A breakdown of the data reveals that just 3% of the retired private renting population live in London, despite the fact that 17% of the nation’s retired population reside in private rented accommodation across the South East – the area with the highest proportion across the UK.
There are close to four times as many retired renters living in the North West at 15% compared to the North East at 4% and twice as many retirees rent property in the West Midlands at 8% compared to the East Midlands at 4%.
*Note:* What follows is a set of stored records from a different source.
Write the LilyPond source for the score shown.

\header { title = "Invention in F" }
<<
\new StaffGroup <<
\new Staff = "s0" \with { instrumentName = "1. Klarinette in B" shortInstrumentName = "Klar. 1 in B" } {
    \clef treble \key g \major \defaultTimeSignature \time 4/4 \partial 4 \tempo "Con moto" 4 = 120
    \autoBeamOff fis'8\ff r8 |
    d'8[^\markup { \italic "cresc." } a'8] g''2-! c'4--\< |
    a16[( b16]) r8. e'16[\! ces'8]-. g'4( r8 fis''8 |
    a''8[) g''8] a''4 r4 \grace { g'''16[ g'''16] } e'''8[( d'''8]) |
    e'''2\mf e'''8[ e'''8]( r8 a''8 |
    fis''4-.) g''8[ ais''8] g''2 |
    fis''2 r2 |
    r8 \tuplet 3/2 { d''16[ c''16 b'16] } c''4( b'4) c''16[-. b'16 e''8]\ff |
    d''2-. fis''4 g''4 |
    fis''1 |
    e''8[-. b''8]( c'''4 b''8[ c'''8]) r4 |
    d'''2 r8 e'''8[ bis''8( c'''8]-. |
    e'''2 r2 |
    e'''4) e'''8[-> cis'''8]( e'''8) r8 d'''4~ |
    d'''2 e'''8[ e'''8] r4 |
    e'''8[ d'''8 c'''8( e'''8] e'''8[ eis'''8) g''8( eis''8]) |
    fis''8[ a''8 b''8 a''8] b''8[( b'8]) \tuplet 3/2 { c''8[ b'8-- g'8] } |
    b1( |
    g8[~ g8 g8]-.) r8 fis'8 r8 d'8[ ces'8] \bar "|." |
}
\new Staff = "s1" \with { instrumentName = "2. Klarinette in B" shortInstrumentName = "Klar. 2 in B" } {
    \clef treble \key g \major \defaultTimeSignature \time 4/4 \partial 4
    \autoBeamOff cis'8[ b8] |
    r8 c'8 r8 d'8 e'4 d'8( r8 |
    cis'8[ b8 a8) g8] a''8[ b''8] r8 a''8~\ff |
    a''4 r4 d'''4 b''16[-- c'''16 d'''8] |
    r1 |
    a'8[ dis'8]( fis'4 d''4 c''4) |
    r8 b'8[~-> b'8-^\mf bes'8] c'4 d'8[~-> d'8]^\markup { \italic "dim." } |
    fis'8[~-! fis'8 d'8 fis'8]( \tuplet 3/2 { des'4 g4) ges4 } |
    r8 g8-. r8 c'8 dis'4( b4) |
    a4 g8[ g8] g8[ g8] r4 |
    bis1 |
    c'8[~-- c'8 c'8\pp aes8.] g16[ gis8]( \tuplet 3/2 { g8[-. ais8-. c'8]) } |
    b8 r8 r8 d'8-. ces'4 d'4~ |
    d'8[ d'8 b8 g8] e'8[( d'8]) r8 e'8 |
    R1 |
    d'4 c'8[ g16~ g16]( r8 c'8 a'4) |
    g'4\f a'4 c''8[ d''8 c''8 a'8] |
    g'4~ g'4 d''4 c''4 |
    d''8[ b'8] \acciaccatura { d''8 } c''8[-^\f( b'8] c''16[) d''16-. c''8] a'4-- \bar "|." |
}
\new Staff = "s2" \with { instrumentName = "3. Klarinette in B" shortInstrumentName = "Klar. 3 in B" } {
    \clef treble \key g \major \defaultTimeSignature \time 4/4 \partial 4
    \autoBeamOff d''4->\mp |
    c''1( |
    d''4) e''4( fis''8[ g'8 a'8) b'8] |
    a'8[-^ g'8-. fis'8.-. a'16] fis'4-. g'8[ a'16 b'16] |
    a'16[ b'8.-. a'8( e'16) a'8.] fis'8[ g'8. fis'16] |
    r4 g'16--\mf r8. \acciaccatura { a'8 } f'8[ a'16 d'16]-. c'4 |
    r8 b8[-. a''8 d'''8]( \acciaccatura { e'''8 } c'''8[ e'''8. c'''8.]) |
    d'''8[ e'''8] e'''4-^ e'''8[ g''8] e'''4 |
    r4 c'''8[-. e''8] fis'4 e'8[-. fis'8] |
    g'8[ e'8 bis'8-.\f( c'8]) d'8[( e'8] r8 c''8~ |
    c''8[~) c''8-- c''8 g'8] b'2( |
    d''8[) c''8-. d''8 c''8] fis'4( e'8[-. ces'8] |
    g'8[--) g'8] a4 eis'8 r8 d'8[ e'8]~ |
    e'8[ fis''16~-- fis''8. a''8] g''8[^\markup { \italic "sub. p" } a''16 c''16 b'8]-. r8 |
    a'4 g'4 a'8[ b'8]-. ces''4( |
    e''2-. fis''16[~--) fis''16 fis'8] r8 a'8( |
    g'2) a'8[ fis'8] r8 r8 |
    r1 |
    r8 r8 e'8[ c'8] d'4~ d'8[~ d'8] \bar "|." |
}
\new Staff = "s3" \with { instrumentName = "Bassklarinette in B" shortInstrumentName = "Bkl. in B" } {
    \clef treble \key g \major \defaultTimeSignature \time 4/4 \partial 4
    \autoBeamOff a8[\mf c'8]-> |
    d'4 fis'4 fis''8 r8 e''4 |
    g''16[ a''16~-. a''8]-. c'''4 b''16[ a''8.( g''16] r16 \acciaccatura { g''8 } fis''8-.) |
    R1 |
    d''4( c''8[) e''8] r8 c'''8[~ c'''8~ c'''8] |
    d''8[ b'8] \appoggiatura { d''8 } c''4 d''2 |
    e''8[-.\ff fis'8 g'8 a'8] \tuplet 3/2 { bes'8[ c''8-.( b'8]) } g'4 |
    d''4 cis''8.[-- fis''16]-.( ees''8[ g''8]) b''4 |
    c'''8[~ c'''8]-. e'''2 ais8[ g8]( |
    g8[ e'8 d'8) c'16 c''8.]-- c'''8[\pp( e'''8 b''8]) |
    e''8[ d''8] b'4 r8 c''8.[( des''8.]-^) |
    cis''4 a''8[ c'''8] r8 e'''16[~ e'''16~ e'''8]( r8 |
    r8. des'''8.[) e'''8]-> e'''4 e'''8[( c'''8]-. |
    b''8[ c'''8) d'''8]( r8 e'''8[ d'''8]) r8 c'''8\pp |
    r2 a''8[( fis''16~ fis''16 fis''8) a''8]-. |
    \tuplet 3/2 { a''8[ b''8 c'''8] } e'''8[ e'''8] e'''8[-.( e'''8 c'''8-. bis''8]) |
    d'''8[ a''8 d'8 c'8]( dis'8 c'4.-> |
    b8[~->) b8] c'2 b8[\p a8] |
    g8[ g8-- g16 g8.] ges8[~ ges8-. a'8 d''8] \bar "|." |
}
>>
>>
However, only 9% of landlords said that they currently let to retirees, down from 19% in 2012.
The findings from the research indicate that it could may soon become harder for those approaching retirement to find suitable rented accommodation in the future due to the general supply-demand imbalance in the market, according to Carolyn Uphill, chairman of the NLA.
She said: “More and more people are turning to private rented housing at every stage of their lives, including in retirement. Landlords appreciate the stability and assurances often provided by older households, but are finding it increasingly difficult to build businesses around the needs of potentially vulnerable tenants.
“Successive cuts to the welfare budget, uncertainty about pension provisions, and the devastating impact of the Government’s tax changes are likely to mean that private landlords will soon be unable provide homes in high cost areas like Central London for anyone without a well-paying job,’ she pointed out.
“As the proportion of retired renters continues to grow there’s a real worry that homes won’t be available in the private sector, forcing people to look further afield, leaving communities they have known and contributed to for decades.”